Stored data entries

_____

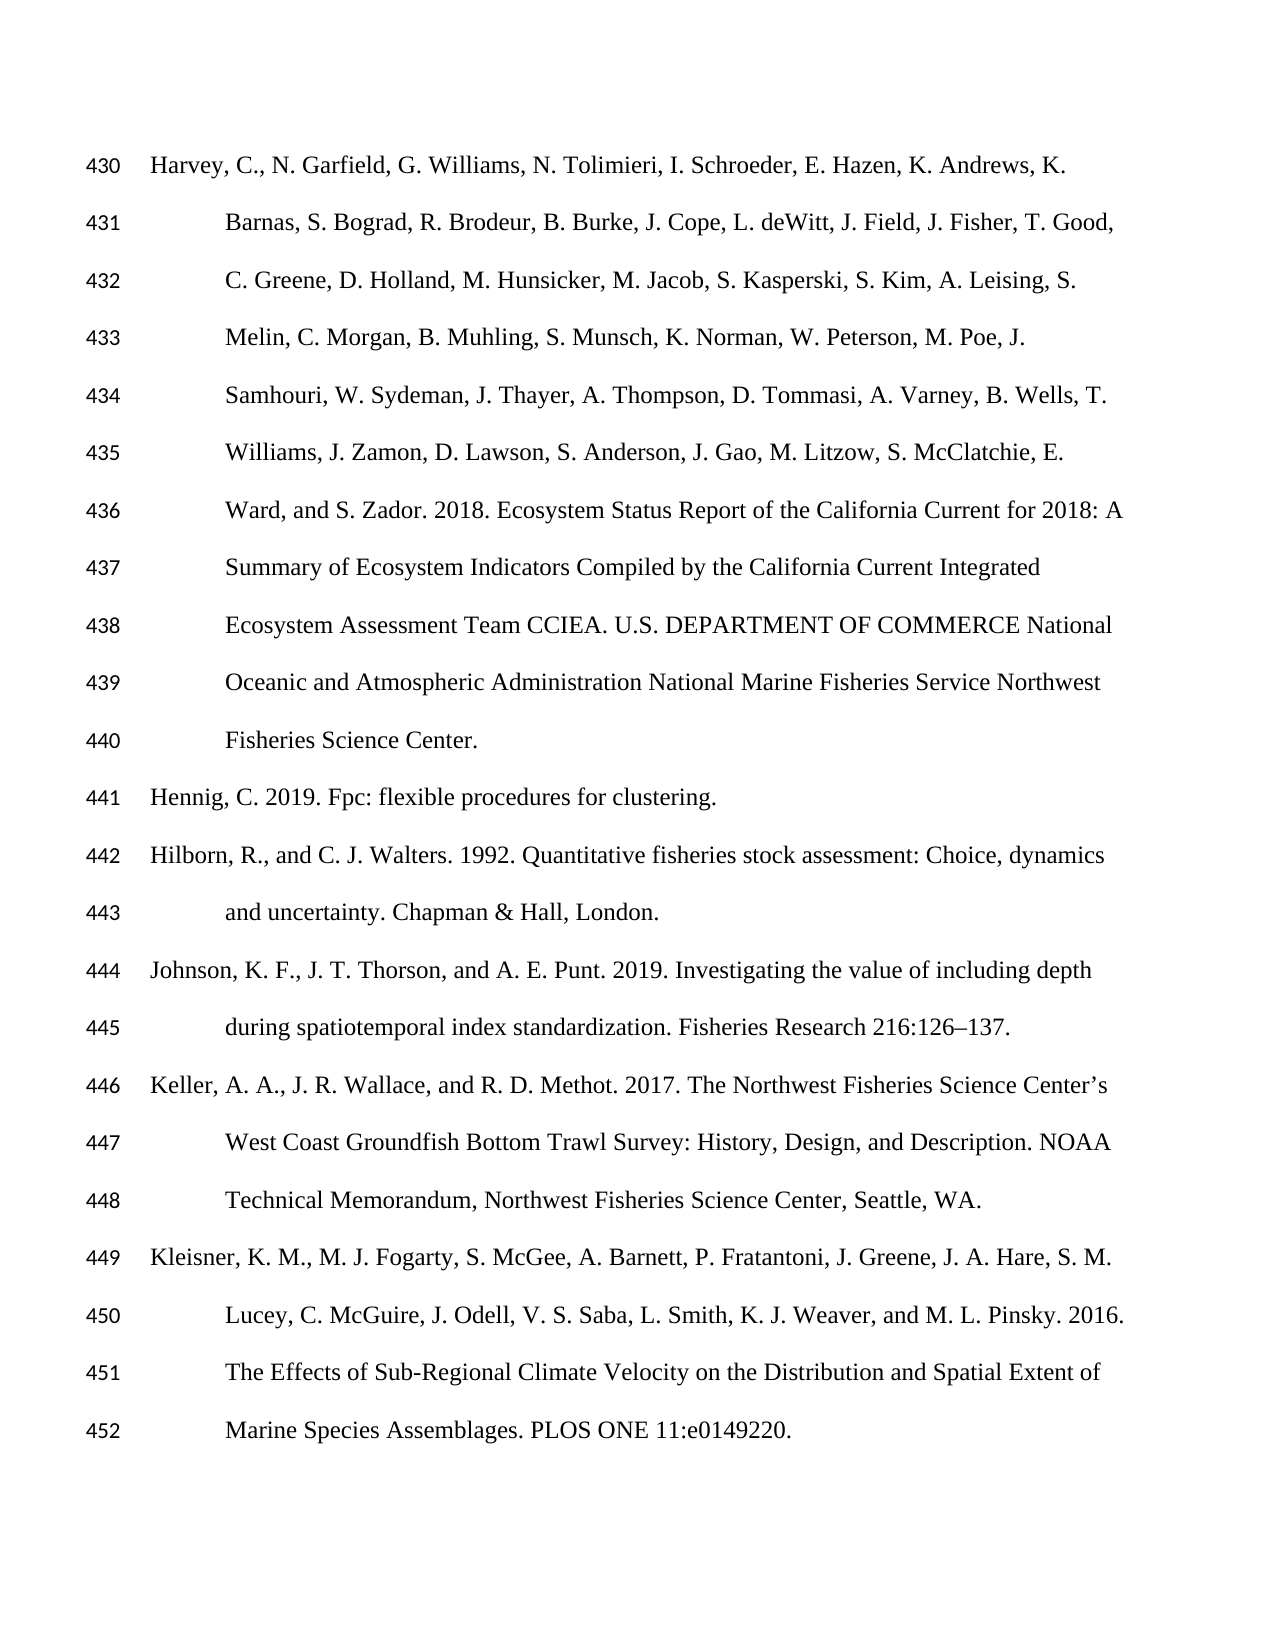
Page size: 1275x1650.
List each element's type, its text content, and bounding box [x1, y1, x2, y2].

text Keller, A. A., J. R. Wallace, and R. D. Methot. 2017. The Northwest Fisheries Science Center’s West Coast Groundfish Bottom Trawl Survey: History, Design, and Description. NOAA Technical Memorandum, Northwest Fisheries Science Center, Seattle, WA. [150, 1070, 1125, 1214]
text Harvey, C., N. Garfield, G. Williams, N. Tolimieri, I. Schroeder, E. Hazen, K. Andrews, K. Barnas, S. Bograd, R. Brodeur, B. Burke, J. Cope, L. deWitt, J. Field, J. Fisher, T. Good, C. Greene, D. Holland, M. Hunsicker, M. Jacob, S. Kasperski, S. Kim, A. Leising, S. Melin, C. Morgan, B. Muhling, S. Munsch, K. Norman, W. Peterson, M. Poe, J. Samhouri, W. Sydeman, J. Thayer, A. Thompson, D. Tommasi, A. Varney, B. Wells, T. Williams, J. Zamon, D. Lawson, S. Anderson, J. Gao, M. Litzow, S. McClatchie, E. Ward, and S. Zador. 2018. Ecosystem Status Report of the California Current for 2018: A Summary of Ecosystem Indicators Compiled by the California Current Integrated Ecosystem Assessment Team CCIEA. U.S. DEPARTMENT OF COMMERCE National Oceanic and Atmospheric Administration National Marine Fisheries Service Northwest Fisheries Science Center. [150, 150, 1125, 754]
text Kleisner, K. M., M. J. Fogarty, S. McGee, A. Barnett, P. Fratantoni, J. Greene, J. A. Hare, S. M. Lucey, C. McGuire, J. Odell, V. S. Saba, L. Smith, K. J. Weaver, and M. L. Pinsky. 2016. The Effects of Sub-Regional Climate Velocity on the Distribution and Spatial Extent of Marine Species Assemblages. PLOS ONE 11:e0149220. [150, 1242, 1125, 1444]
text Hennig, C. 2019. Fpc: flexible procedures for clustering. [150, 782, 1125, 811]
text Hilborn, R., and C. J. Walters. 1992. Quantitative fisheries stock assessment: Choice, dynamics and uncertainty. Chapman & Hall, London. [150, 840, 1125, 926]
text Johnson, K. F., J. T. Thorson, and A. E. Punt. 2019. Investigating the value of including depth during spatiotemporal index standardization. Fisheries Research 216:126–137. [150, 955, 1125, 1041]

_____

Would you copy out every entry above word for word, without the pictures?

Page size: 1275x1650.
List each element's type, its text content, and bounding box [x1, y1, x2, y2].

text Keller, A. A., J. R. Wallace, and R. D. Methot. 2017. The Northwest Fisheries Science Center’s West Coast Groundfish Bottom Trawl Survey: History, Design, and Description. NOAA Technical Memorandum, Northwest Fisheries Science Center, Seattle, WA. [150, 1070, 1125, 1214]
text Harvey, C., N. Garfield, G. Williams, N. Tolimieri, I. Schroeder, E. Hazen, K. Andrews, K. Barnas, S. Bograd, R. Brodeur, B. Burke, J. Cope, L. deWitt, J. Field, J. Fisher, T. Good, C. Greene, D. Holland, M. Hunsicker, M. Jacob, S. Kasperski, S. Kim, A. Leising, S. Melin, C. Morgan, B. Muhling, S. Munsch, K. Norman, W. Peterson, M. Poe, J. Samhouri, W. Sydeman, J. Thayer, A. Thompson, D. Tommasi, A. Varney, B. Wells, T. Williams, J. Zamon, D. Lawson, S. Anderson, J. Gao, M. Litzow, S. McClatchie, E. Ward, and S. Zador. 2018. Ecosystem Status Report of the California Current for 2018: A Summary of Ecosystem Indicators Compiled by the California Current Integrated Ecosystem Assessment Team CCIEA. U.S. DEPARTMENT OF COMMERCE National Oceanic and Atmospheric Administration National Marine Fisheries Service Northwest Fisheries Science Center. [150, 150, 1125, 754]
text Kleisner, K. M., M. J. Fogarty, S. McGee, A. Barnett, P. Fratantoni, J. Greene, J. A. Hare, S. M. Lucey, C. McGuire, J. Odell, V. S. Saba, L. Smith, K. J. Weaver, and M. L. Pinsky. 2016. The Effects of Sub-Regional Climate Velocity on the Distribution and Spatial Extent of Marine Species Assemblages. PLOS ONE 11:e0149220. [150, 1242, 1125, 1444]
text Hennig, C. 2019. Fpc: flexible procedures for clustering. [150, 782, 1125, 811]
text Hilborn, R., and C. J. Walters. 1992. Quantitative fisheries stock assessment: Choice, dynamics and uncertainty. Chapman & Hall, London. [150, 840, 1125, 926]
text Johnson, K. F., J. T. Thorson, and A. E. Punt. 2019. Investigating the value of including depth during spatiotemporal index standardization. Fisheries Research 216:126–137. [150, 955, 1125, 1041]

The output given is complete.